Leila se retorcía para poder liberarse, pero las cadenas de hierro forjadas a mano y la soga gruesa que la amarraba, cubierta con un líquido aceitoso maloliente que le ardía en la piel, no la dejaban moverse. Leila chillaba y rugía como una gata salvaje atada al poste de madera mientras este era colocado erecto en medio de la plazoleta del patio frontal de la mansión de Argengau.

El poste caía fuertemente dando un cantazo – doloroso – en el suelo para colocarse en una base de madera improvisada y rodeada por montones de ramas y paja seca dispuestas a arder. Uno de los aldeanos traía en sus manos una antorcha encendida y riéndose la lanzó hacia la pira ante los ojos aterrados de Leila. De inmediato aquello comenzó a arder. Algo en ella le decía que sería su fin.

Imágenes de su vida - y su muerte - pasaban por su mente. Su niñez, adolescencia y juventud, llena de lujos y comodidades como hija del duque Lord Bruce von Dorcha de Argengau no fueron suficiente aliciente para domar su espíritu y librarla de un terrible final... Su madre lo había predicho aquel funesto día cuando decidió salir a cabalgar... Luego había llegado Leonardo a su ya caótica vida... El muy miserable la había envuelto en sus redes demoniacas y la había hecho suya en el bosque, llevándose consigo su virginidad y su alma. El muy cobarde la había dejado agonizando desangrada hasta la muerte en medio de la arboleda. Y ahora ella sería quemada por ser el ente abominable en el que se había convertido.

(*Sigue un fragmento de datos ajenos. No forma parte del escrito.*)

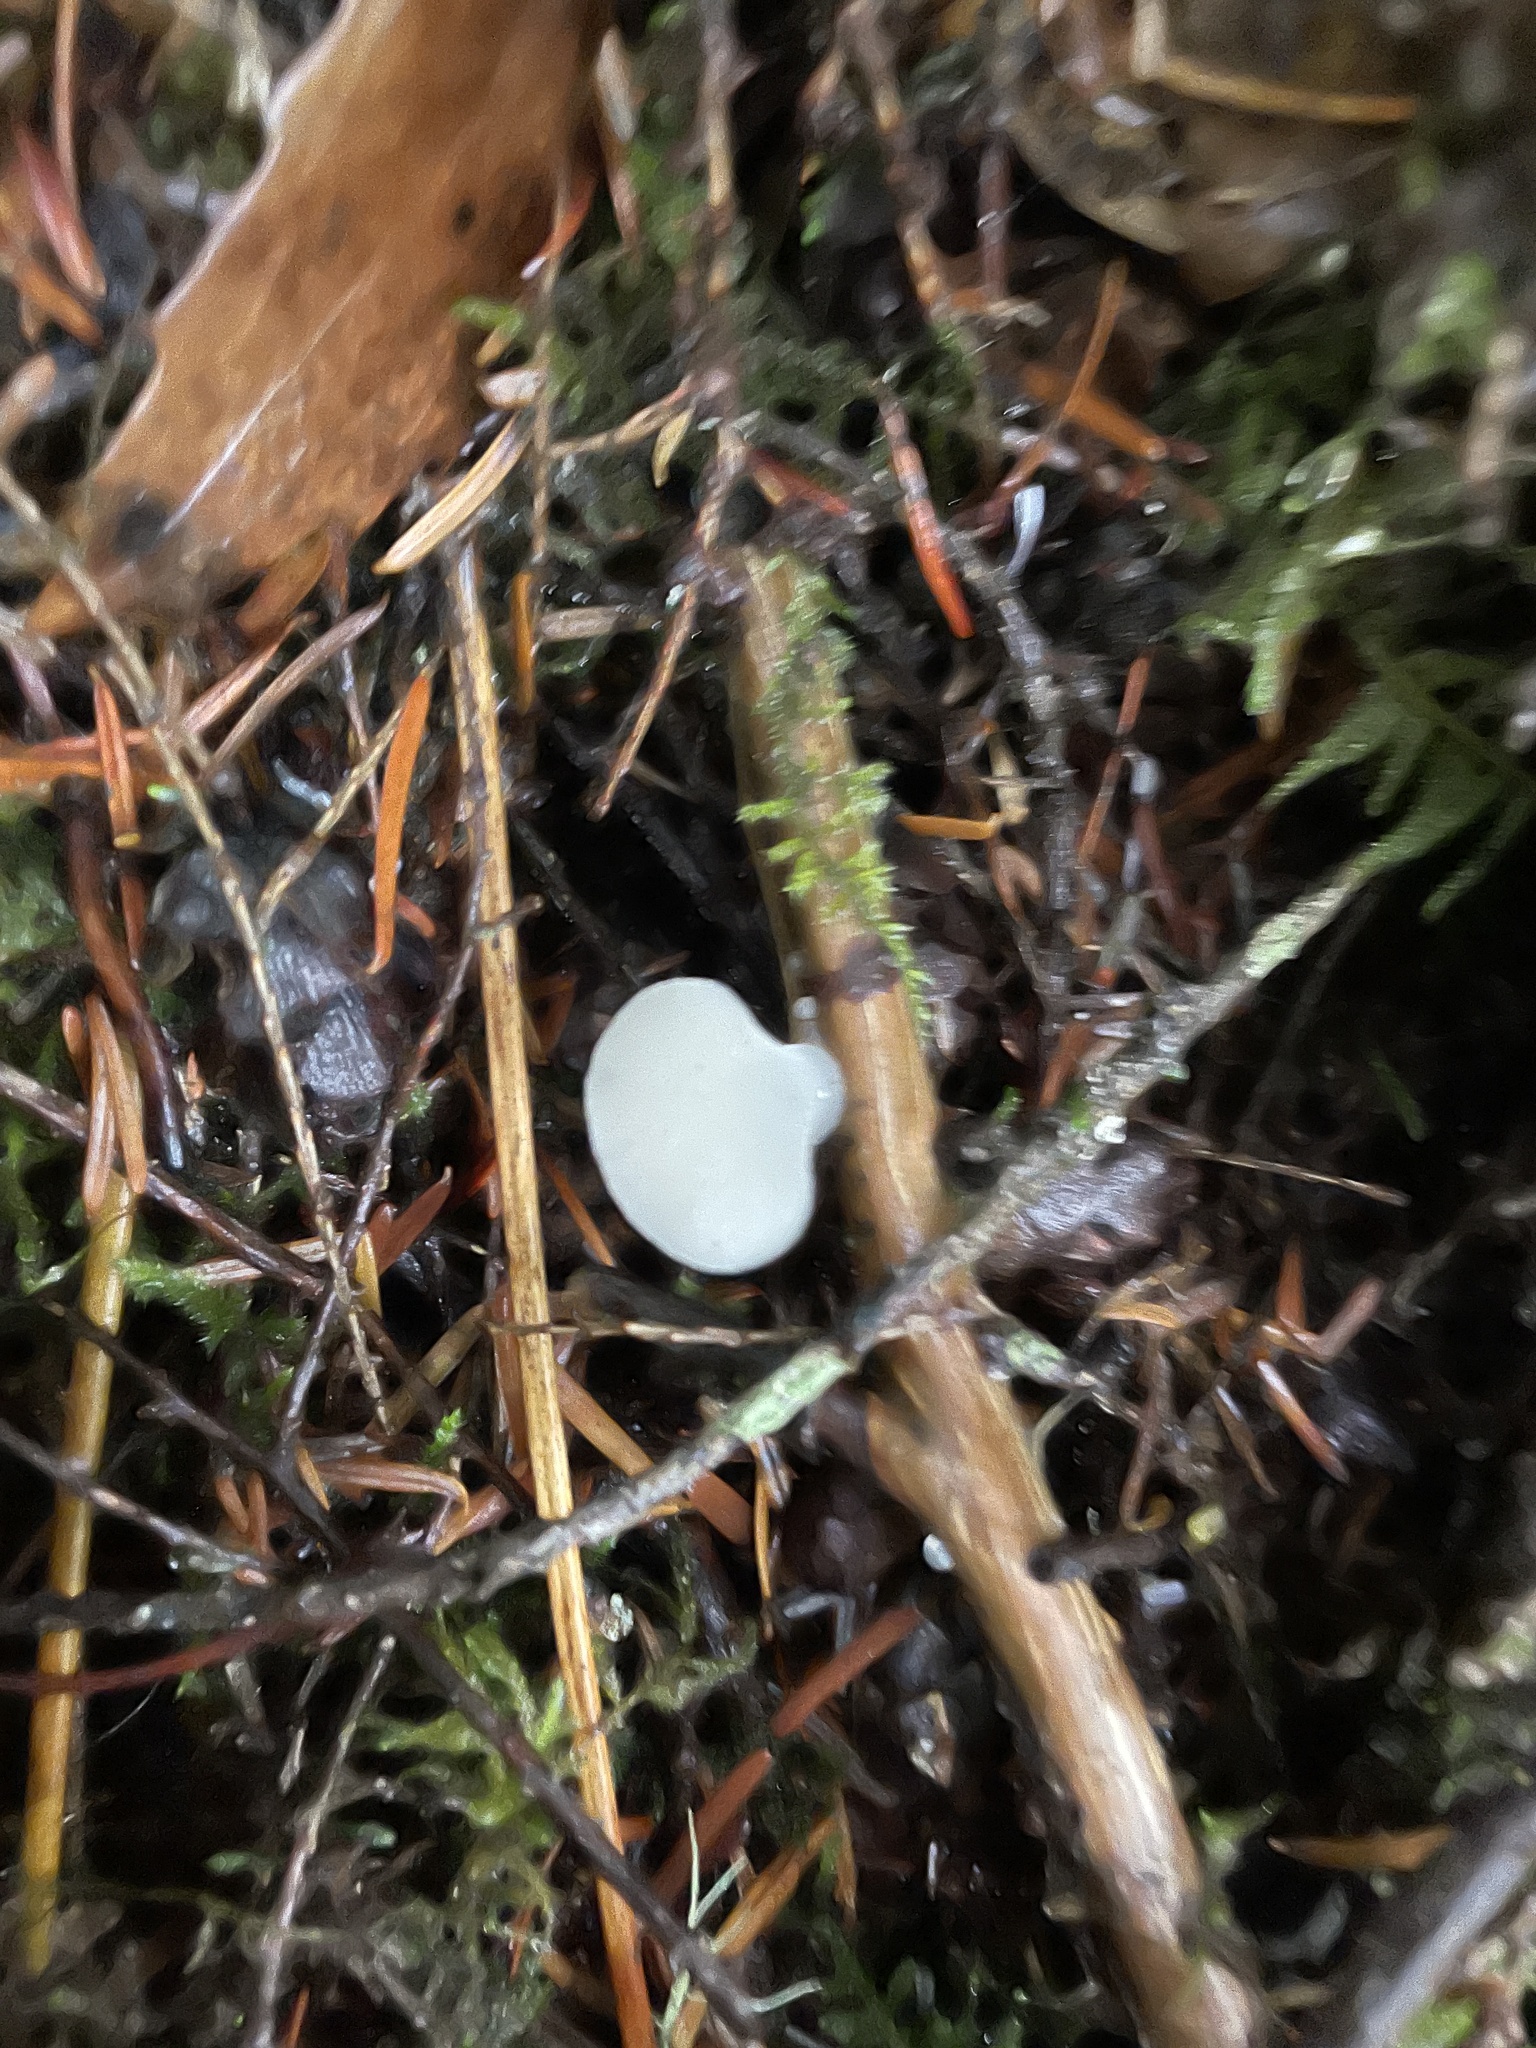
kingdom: Fungi
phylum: Basidiomycota
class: Agaricomycetes
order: Auriculariales
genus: Pseudohydnum
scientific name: Pseudohydnum gelatinosum
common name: Jelly tongue
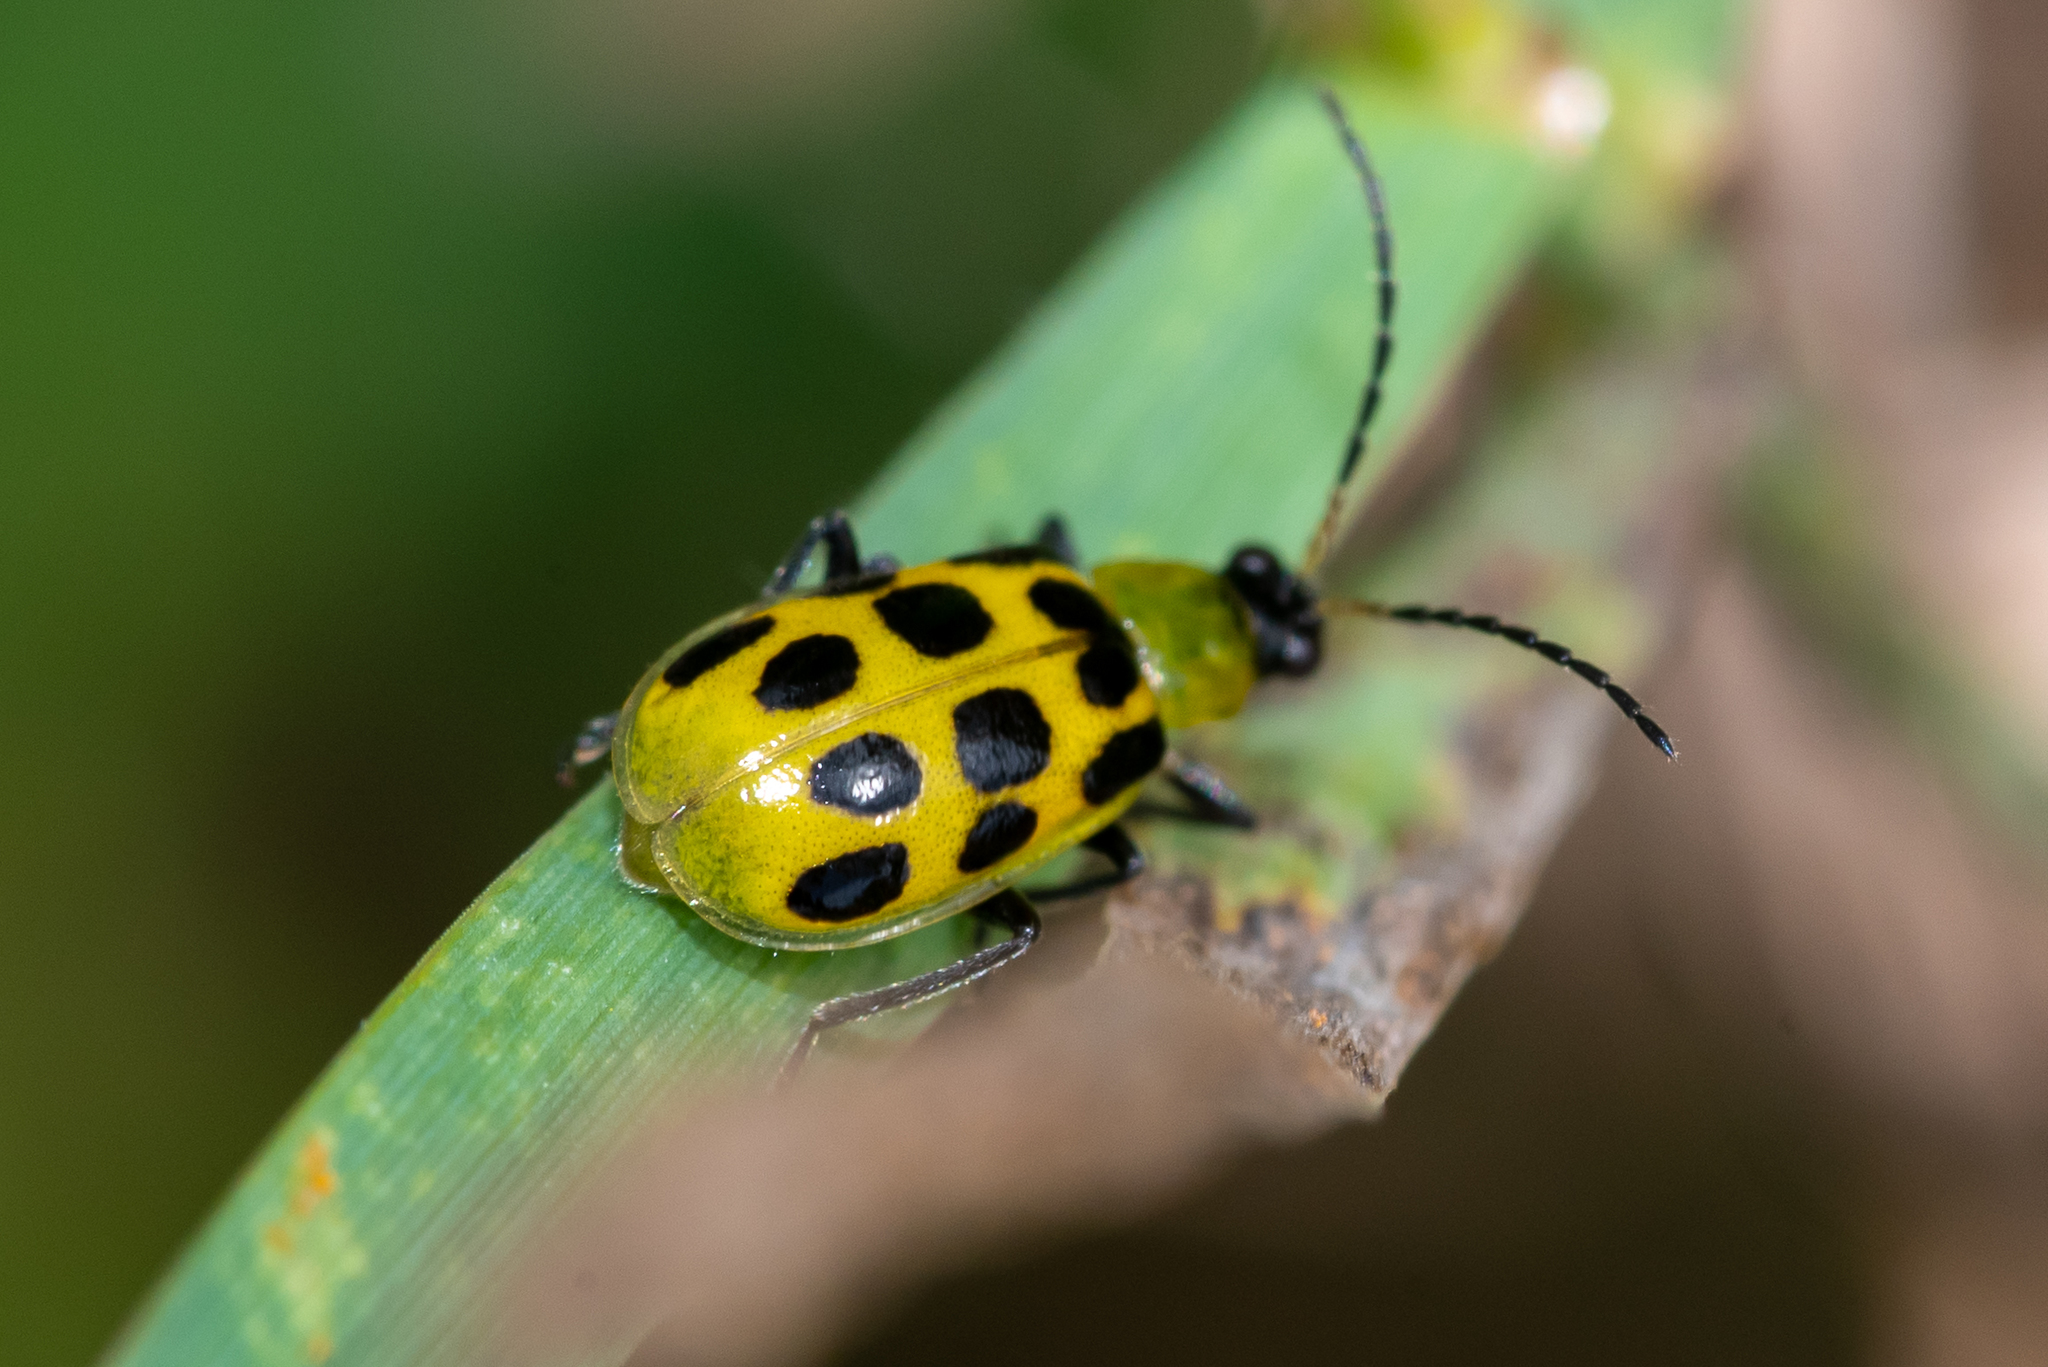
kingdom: Animalia
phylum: Arthropoda
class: Insecta
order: Coleoptera
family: Chrysomelidae
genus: Diabrotica
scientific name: Diabrotica undecimpunctata
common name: Spotted cucumber beetle
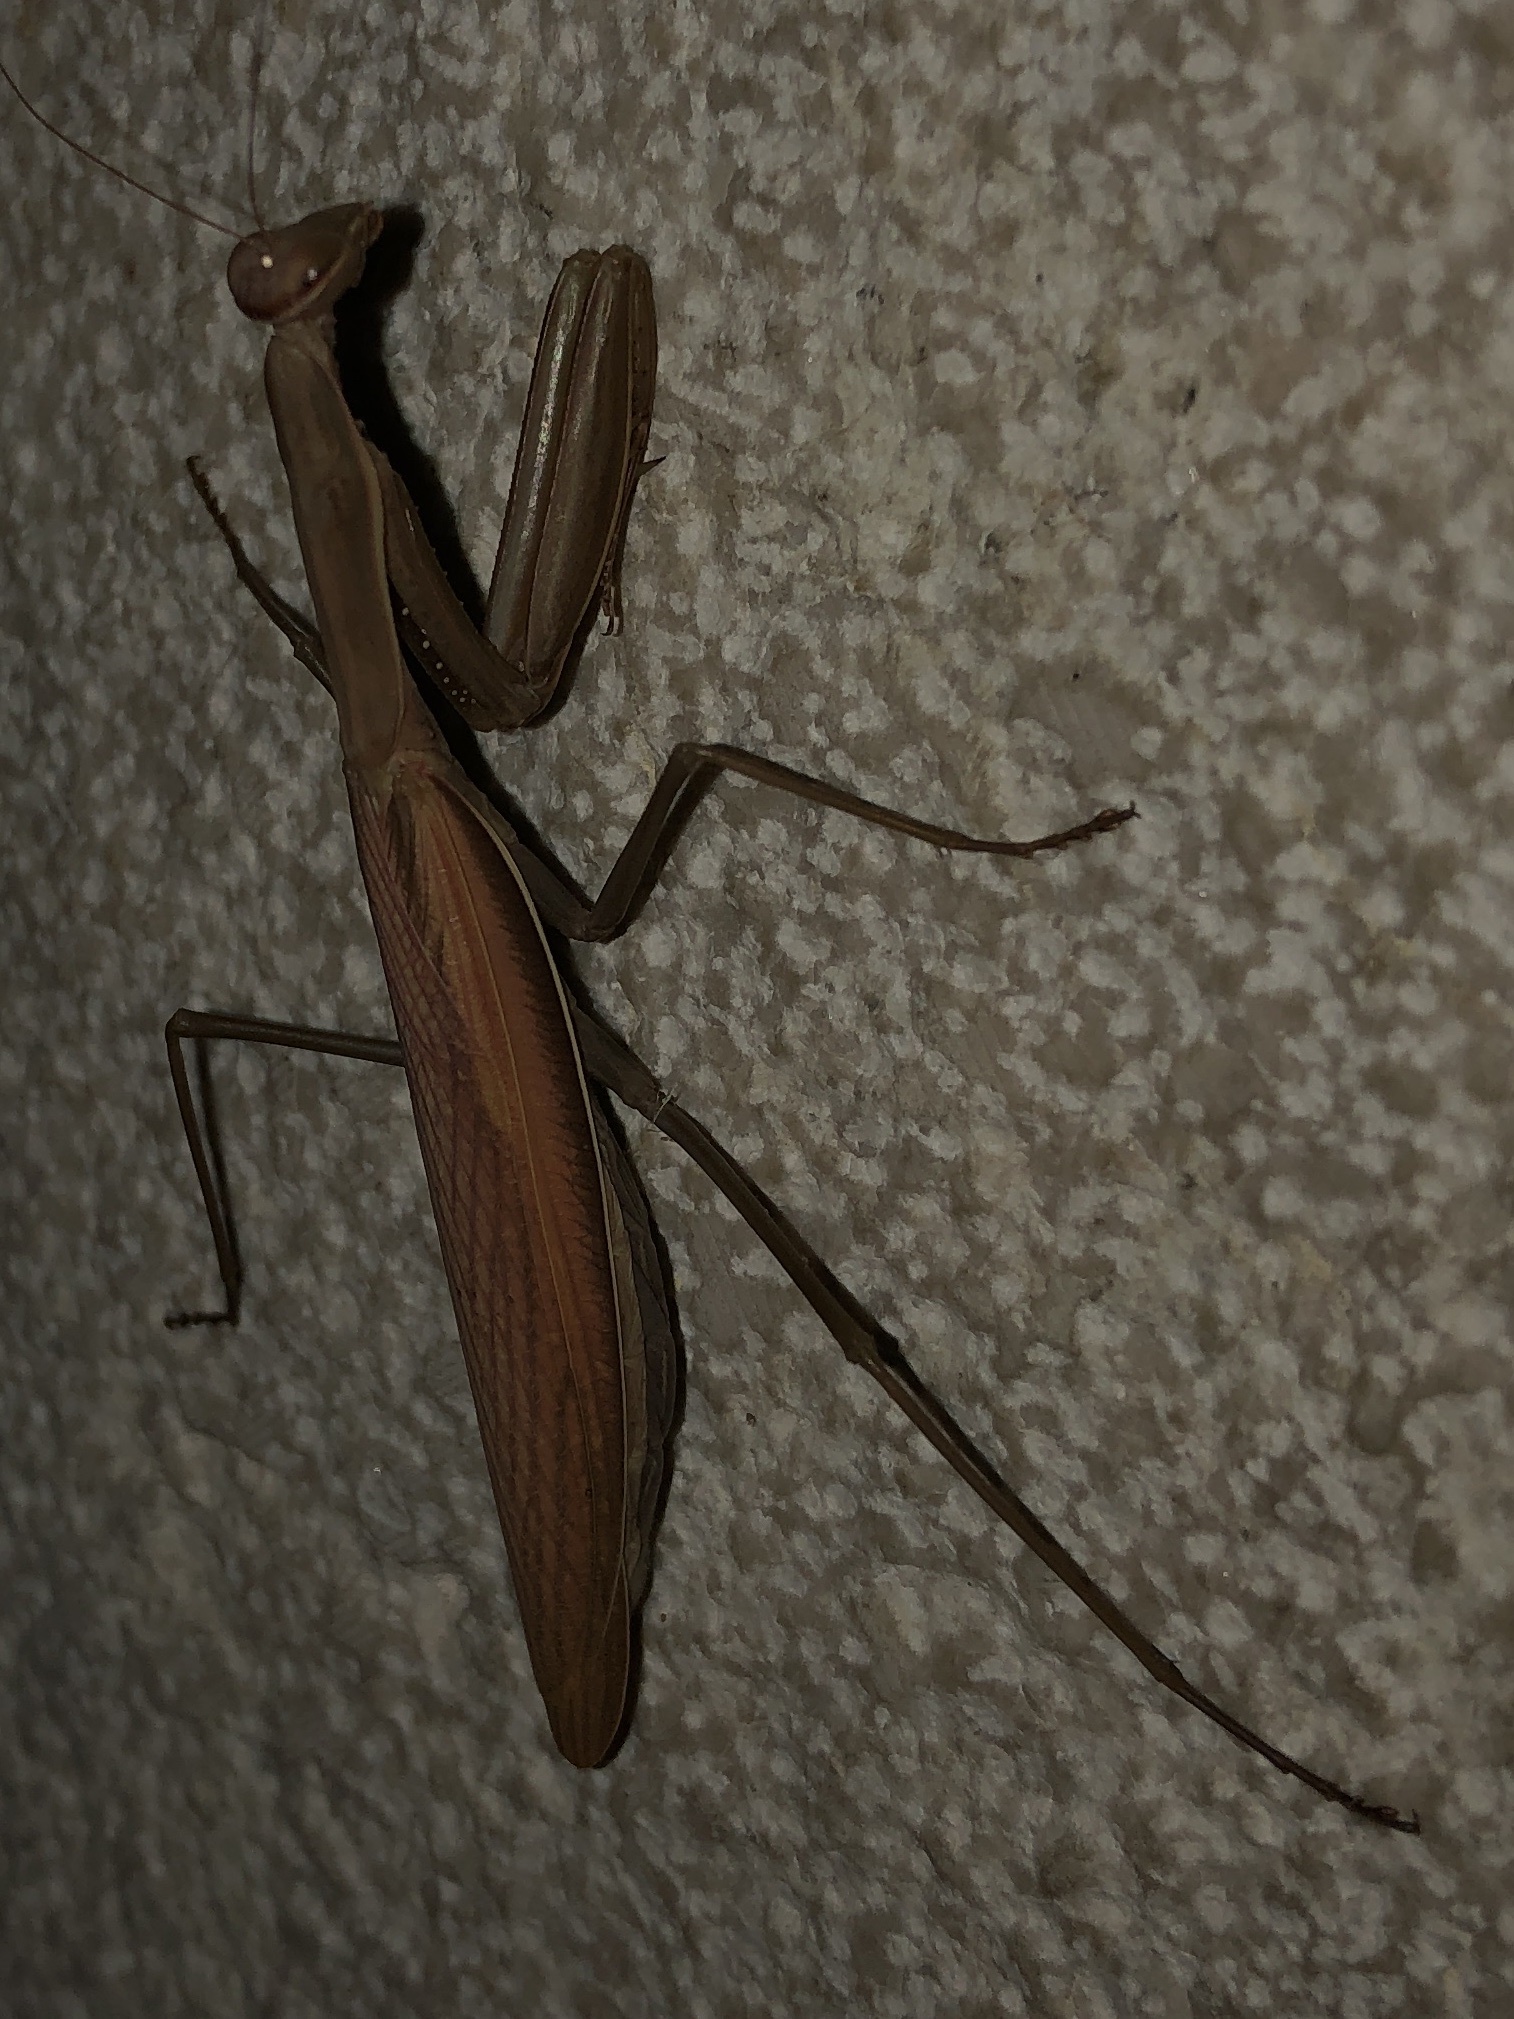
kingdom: Animalia
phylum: Arthropoda
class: Insecta
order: Mantodea
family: Mantidae
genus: Mantis
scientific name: Mantis religiosa
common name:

Leila sentía veía el fuego elevarse incandescente bajo sus pies descalzos. La multitud iracunda daba alaridos frenéticos de victoria. Su piel ya comenzaba a sentir el ardor que provocaban las llamas en su piel expuesta. Leila se revolvía aun más y daba gritos de dolor. Y en medio de su agonía le parecía escuchar que alguien gritaba su nombre. De seguro sería el propio Lucifer que la llamaba reclamando lo que quedaba de su cuerpo maldito.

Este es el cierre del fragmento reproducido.